С течением времени содержание надписей углубляется, богаче и выразительнее становится язык, искуснее стилистические приемы. Это особенно заметно в заключительных формулах надписей, содержащих угрозу тем, кто посягнет на пожертвованное.

«Если же какой-то человек повредит или украдет что-либо из того, что я пожертвовала, — говорит королева По Со в надписи из храма Минваин (1271), — пусть не позже семи дней, а коль скроется он на семь дней, — не позже семи месяцев, а коль скроется он на семь месяцев, — не позже семи лет нападут на него все болезни, обрушатся страшные беды, сократятся дни его жизни. Пусть навлечет он на себя гнев короля, пусть не пощадит его потоп и пожар, пусть топор молнии разрубит его дом!»

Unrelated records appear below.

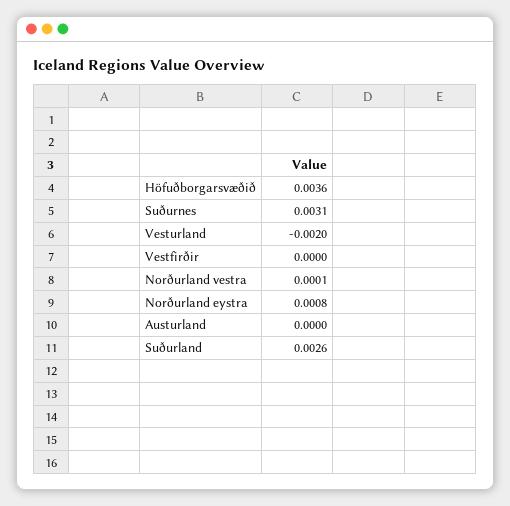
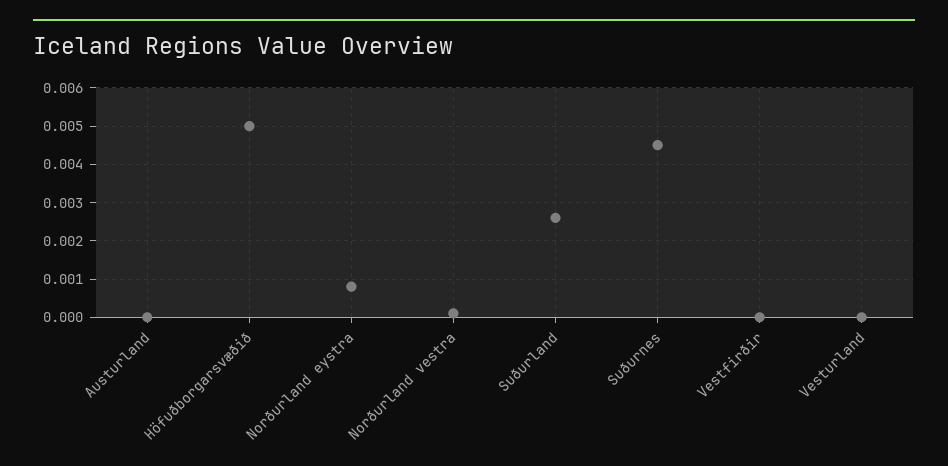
  {
-   "Höfuðborgarsvæðið": 0.0036,
+   "Höfuðborgarsvæðið": 0.005,
-   "Suðurnes": 0.0031,
+   "Suðurnes": 0.0045,
-   "Vesturland": -0.002,
+   "Vesturland": 0,
    "Vestfirðir": 0,
    "Norðurland vestra": 0.0001,
    "Norðurland eystra": 0.0008,
    "Austurland": 0,
    "Suðurland": 0.0026
  }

Надписи, выбитые чаще всего с определенными религиозными целями, по своей структуре достаточно однообразны: перечисление пожертвованного, обращение к Будде с объяснением мотивов приношения, просьба-заклинание и т. п. Тем не менее, будучи почти единственными достоверными свидетелями эпохи, надписи помогают лучше понять процессы, которые происходили в древнем бирманском обществе и в бирманской литературе на ранних ступенях ее развития. В этой связи особо привлекают те разделы надписей, где говорится о причинах постройки той или иной пагоды, о жизни людей Пагана, их нравах и настроениях.

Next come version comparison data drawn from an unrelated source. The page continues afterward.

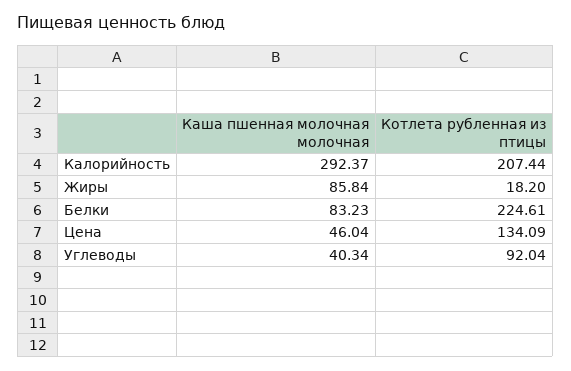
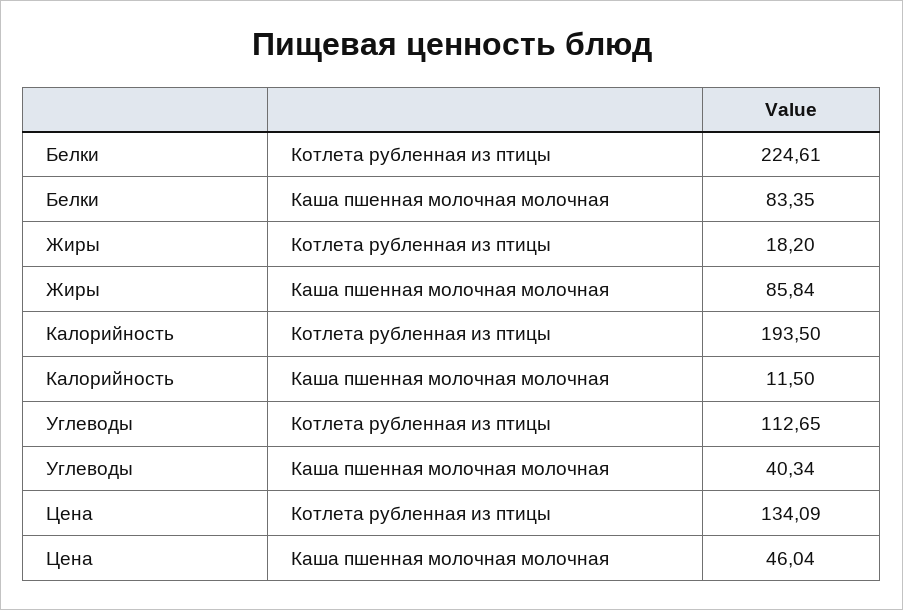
  {
    "Каша пшенная молочная молочная": {
-     "Калорийность": 292.37,
+     "Калорийность": 11.5,
      "Жиры": 85.84,
-     "Белки": 83.23,
+     "Белки": 83.35,
      "Цена": 46.04,
      "Углеводы": 40.34
    },
    "Котлета рубленная из птицы": {
-     "Калорийность": 207.44,
+     "Калорийность": 193.5,
      "Жиры": 18.2,
      "Белки": 224.61,
      "Цена": 134.09,
-     "Углеводы": 92.04
+     "Углеводы": 112.65
    }
  }

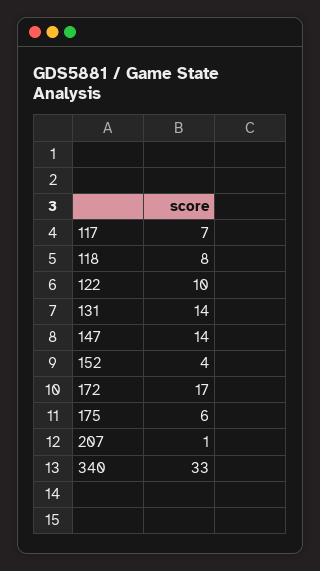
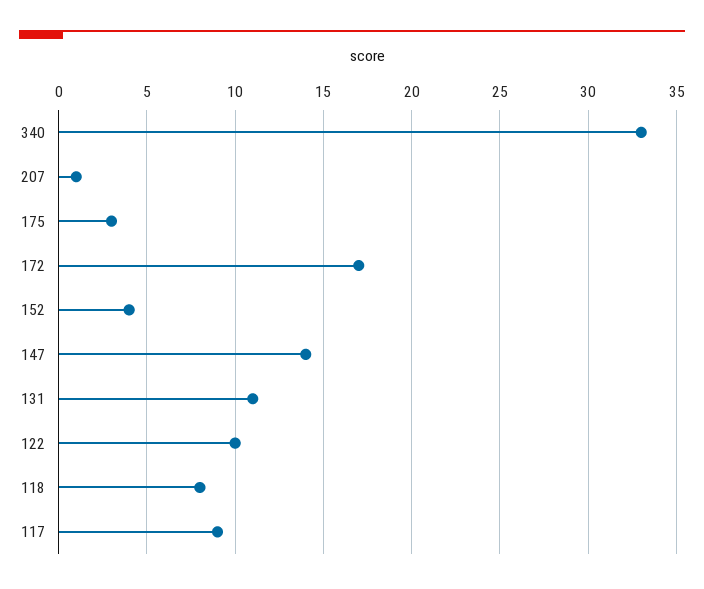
  {
-   "117": 7,
+   "117": 9,
    "118": 8,
    "122": 10,
-   "131": 14,
+   "131": 11,
    "147": 14,
    "152": 4,
    "172": 17,
-   "175": 6,
+   "175": 3,
    "207": 1,
    "340": 33
  }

«О, как мечтаю я избавиться от своего тела, — пишет дочь короля Тейнгату в надписи из храма Амана (1266), — страдающего от несчастий рождения, старости и смерти, несчастья разлуки с теми, кого мы любим, и жизни бок о бок с теми, кого мы ненавидим, несчастья наших желаний и невозможности их осуществления. Я страстно желаю достичь блаженства нирваны. Ради этого я отказалась от золота, серебра и других драгоценностей, принадлежащих мне, и построила монастырь. Я пожертвовала все мои без исключения земли, сады и рабов во имя счастья монахов — учеников Всесведущего...»

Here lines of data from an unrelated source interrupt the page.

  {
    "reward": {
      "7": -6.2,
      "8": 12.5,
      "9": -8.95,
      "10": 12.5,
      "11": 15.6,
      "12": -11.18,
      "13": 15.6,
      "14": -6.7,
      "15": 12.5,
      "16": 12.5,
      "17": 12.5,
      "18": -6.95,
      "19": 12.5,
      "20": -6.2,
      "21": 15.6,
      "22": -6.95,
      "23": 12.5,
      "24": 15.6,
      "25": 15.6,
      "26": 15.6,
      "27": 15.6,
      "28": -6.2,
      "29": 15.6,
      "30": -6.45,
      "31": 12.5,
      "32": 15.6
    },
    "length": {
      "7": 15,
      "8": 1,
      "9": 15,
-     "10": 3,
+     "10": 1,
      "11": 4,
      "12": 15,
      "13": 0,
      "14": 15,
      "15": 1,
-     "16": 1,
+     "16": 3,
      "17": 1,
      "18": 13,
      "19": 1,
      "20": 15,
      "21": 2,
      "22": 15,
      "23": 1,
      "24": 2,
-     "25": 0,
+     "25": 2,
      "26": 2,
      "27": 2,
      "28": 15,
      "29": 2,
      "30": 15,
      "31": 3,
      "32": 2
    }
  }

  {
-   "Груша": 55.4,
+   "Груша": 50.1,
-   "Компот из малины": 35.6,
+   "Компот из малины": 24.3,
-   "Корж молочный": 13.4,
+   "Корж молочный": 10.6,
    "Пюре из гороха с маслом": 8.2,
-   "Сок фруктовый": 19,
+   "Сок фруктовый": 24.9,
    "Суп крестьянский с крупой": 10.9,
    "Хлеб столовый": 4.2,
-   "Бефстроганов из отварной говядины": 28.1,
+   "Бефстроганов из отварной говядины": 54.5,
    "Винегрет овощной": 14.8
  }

Надписи Пагана демонстрируют образцы развития прозы. Однако мы не располагаем каким-либо поэтическим произведением, время создания которого в эпоху XI—XIII вв. подтверждалось бы документально. Это не свидетельствует о более позднем зарождении национальной поэзии. Исключительное положение прозы вполне могло быть данью требованиям, предъявляемым к надписям: стихи казались слишком «мирской» формой. Не сохранилось древней письменности на пальмовых листьях, с VIII в. служивших в Бирме основным писчим материалом (древнейший из найденных памятников на пальмовых листьях — стихотворение «Принцесса Аракана» — датируется 1455 г.). Время, влажный климат, а также бесконечные войны, сопровождавшиеся разрушениями и пожарами, нанесли непоправимый ущерб памятникам Пагана. Если стихи записывались именно на пальмовых листьях, понятно, почему они не дошли до нас.